En lo que perdimos, como casi siempre, fue en la propaganda. Peter H. Wilson, reconoce que “Rocroi debe su lugar en la historia militar a la propaganda francesa”.

Voltaire dejó escrito lo siguiente: “Jamás hubo victoria mas gloriosa ni mas importante para Francia y se debió a la conducta e inteligencia del duque D’Enghien por una acción pronta que percibía a un tiempo el peligro y que a la cabeza de la caballería atacó por tres veces y rompió en fin esta infantería española invencible hasta entonces; desvaneció el miedo que le tenía (a esta infantería española) y las armas francesas después de muchas épocas fatales a su crédito comenzaron a ser respetadas y sobre todo la caballería, adquiriendo en esta jornada la gloria de ser la mejor de Europa”

Como casi siempre, este relato favorable a los franceses se paseó por Europa sin que los españoles, en una situación que a veces parece cercana a la abulia, hicieran nada por contrarrestarla.

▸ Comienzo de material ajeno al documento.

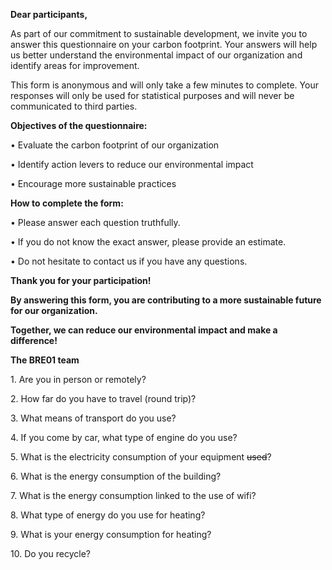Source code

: ﻿**Dear participants,**

As part of our commitment to sustainable development, we invite you to answer this questionnaire on your carbon footprint. Your answers will help us better understand the environmental impact of our organization and identify areas for improvement.

This form is anonymous and will only take a few minutes to complete. Your responses will only be used for statistical purposes and will never be communicated to third parties.

**Objectives of the questionnaire:**

• Evaluate the carbon footprint of our organization

• Identify action levers to reduce our environmental impact

• Encourage more sustainable practices

**How to complete the form:**

• Please answer each question truthfully.

• If you do not know the exact answer, please provide an estimate.

• Do not hesitate to contact us if you have any questions.

**Thank you for your participation!**

**By answering this form, you are contributing to a more sustainable future for our organization.**

**Together, we can reduce our environmental impact and make a difference!**

**The BRE01 team**







1\. Are you in person or remotely?

2\. How far do you have to travel (round trip)?

3\. What means of transport do you use?

4\. If you come by car, what type of engine do you use?

5\. What is the electricity consumption of your equipment ~~used~~?

6\. What is the energy consumption of the building?

7\. What is the energy consumption linked to the use of wifi?

8\. What type of energy do you use for heating?

9\. What is your energy consumption for heating?

10\. Do you recycle?


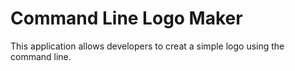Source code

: # Command Line Logo Maker
This application allows developers to creat a simple logo using the command line.
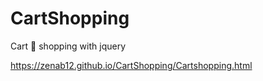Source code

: # CartShopping
Cart 🛒 shopping with jquery 

 https://zenab12.github.io/CartShopping/Cartshopping.html
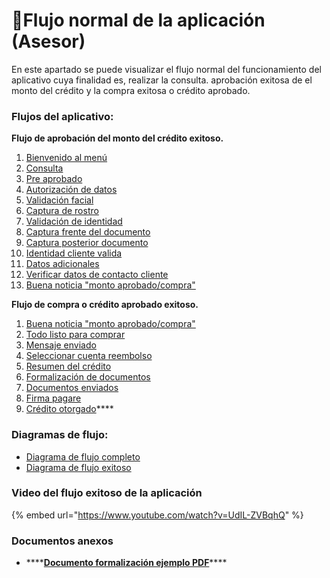 # 🌊Flujo normal de la aplicación \(Asesor\)

En este apartado se puede visualizar el flujo normal del funcionamiento del aplicativo cuya finalidad es, realizar la consulta. aprobación exitosa de el monto del crédito y la compra exitosa o crédito aprobado.

### **Flujos del aplicativo:**

**Flujo de aprobación del monto del crédito exitoso.** 

1. [Bienvenido al menú](bienvenido-al-menu.md)
2. [Consulta](consulta.md)
3. [Pre aprobado](pre-aprobado.md)
4. [Autorización de datos](autorizacion-de-datos.md)
5. [Validación facial](validacion-facial.md)
6. [Captura de rostro](captura-de-rostro.md)
7. [Validación de identidad](validacion-de-identidad.md)
8. [Captura frente del documento](captura-frente-del-documento.md)
9. [Captura posterior documento](captura-posterior-documento.md)
10. [Identidad cliente valida](identidad-cliente-valida.md)
11. [Datos adicionales](datos-adicionales.md)
12. [Verificar datos de contacto cliente](verificar-datos-de-contacto-cliente.md)
13. [Buena noticia "monto aprobado/compra"](buena-noticia.md)

**Flujo de compra o crédito aprobado exitoso.**

1. [Buena noticia "monto aprobado/compra"](buena-noticia.md)
2. [Todo listo para comprar](todo-listo-para-comprar.md)
3. [Mensaje enviado](mensaje-enviado.md)
4. [Seleccionar cuenta reembolso](seleccionar-cuenta-reembolso.md)
5. [Resumen del crédito](resumen-del-credito.md)
6. [Formalización de documentos](formalizacion-de-documentos.md)
7. [Documentos enviados](documentos-enviados.md)
8. [Firma pagare](firma-pagare.md)
9. [Crédito otorgado](credito-otorgado.md)\*\*\*\*

### **Diagramas de flujo:**

* [Diagrama de flujo completo](diagrama-de-flujo-completo.md)
* [Diagrama de flujo exitoso](diagrama-de-flujo-exitoso.md)

### Video del flujo exitoso de la aplicación

{% embed url="https://www.youtube.com/watch?v=UdIL-ZVBqhQ" %}

### **Documentos anexos**

* \*\*\*\*[**Documento formalización ejemplo PDF**](documento-formalizacion-ejemplo-pdf.md)\*\*\*\*

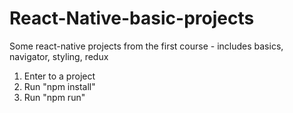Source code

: # React-Native-basic-projects
Some react-native projects from the first course - includes basics, navigator, styling, redux

1. Enter to a project
2. Run "npm install"
3. Run "npm run"
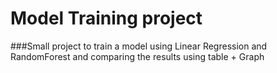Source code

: ﻿# Model Training project

 ###Small project to train a model using Linear Regression and RandomForest and comparing the results using table + Graph 
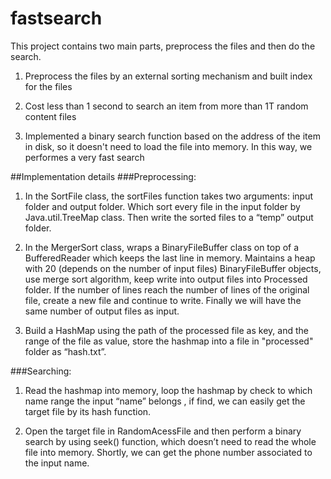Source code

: fastsearch
==========
This project contains two main parts, preprocess the files and then do the search.
 
1. Preprocess the files by an external sorting mechanism and built index for the files

2. Cost less than 1 second to search an item from more than 1T random content files

3. Implemented a binary search function based on the address of the item in disk, so it doesn't need to load the file into memory. In this way, we performes a very fast search

##Implementation details
###Preprocessing:
1.  In the SortFile class, the sortFiles function takes two arguments:  input folder and output folder. Which sort every file in the input folder by Java.util.TreeMap class. Then write the sorted files to a “temp” output folder.

2.  In the MergerSort class, wraps a BinaryFileBuffer class on top of a BufferedReader which keeps the last line in memory. Maintains a heap with 20 (depends on the number of input files) BinaryFileBuffer objects, use merge sort algorithm, keep write into output files into Processed folder. If the number of lines reach the number of lines of the original file, create a new file and continue to write. Finally we will have the same number of output files as input.

3.  Build a HashMap using the path of the processed file as key, and the range of the file as value, store the hashmap into a file in "processed" folder as “hash.txt”. 

###Searching: 
1.  Read the hashmap into memory, loop the hashmap by check to which name range the input “name” belongs , if find, we can easily get the target file by its hash function.

 
2.  Open the target file in RandomAcessFile and then perform a binary search by using seek() function,  which doesn’t need to read the whole file into memory. Shortly, we can get the phone number associated to the input name.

La verdad es que el duque D’Enghien fue un militar de mayor enjundia que Melo, pero muchos, incluso algunos historiadores franceses, le recuerdan como impetuoso, dado a las operaciones prontas y destructoras con pérdidas enormes. Se le acusaba de buscar el brillo de sus acciones sin reparar el derramamiento de sangre. En su vida, el conde maniobró  en la Corte en contra de Mazarino, la situación le llevó a la paradoja de que durante las revueltas de la Fronda, Condé fue encarcelado y acabó huyendo a Flandes uniéndose a las tropas españolas, con las que participó en la victoria de Valenciennes contra los franceses y en la derrota española de las Dunas.  El Tratado de los pirineos en 1659, le concedió el perdón real y su vuelta a Francia con todos los honores.

BIBLIOGRAFIA

Peter H. Wilson  “La guerra de los Treinta Años”. Desperta Ferro.

Pablo Martín Gómez  “El Ejército español en la Guerra de los Treinta años”. Almena.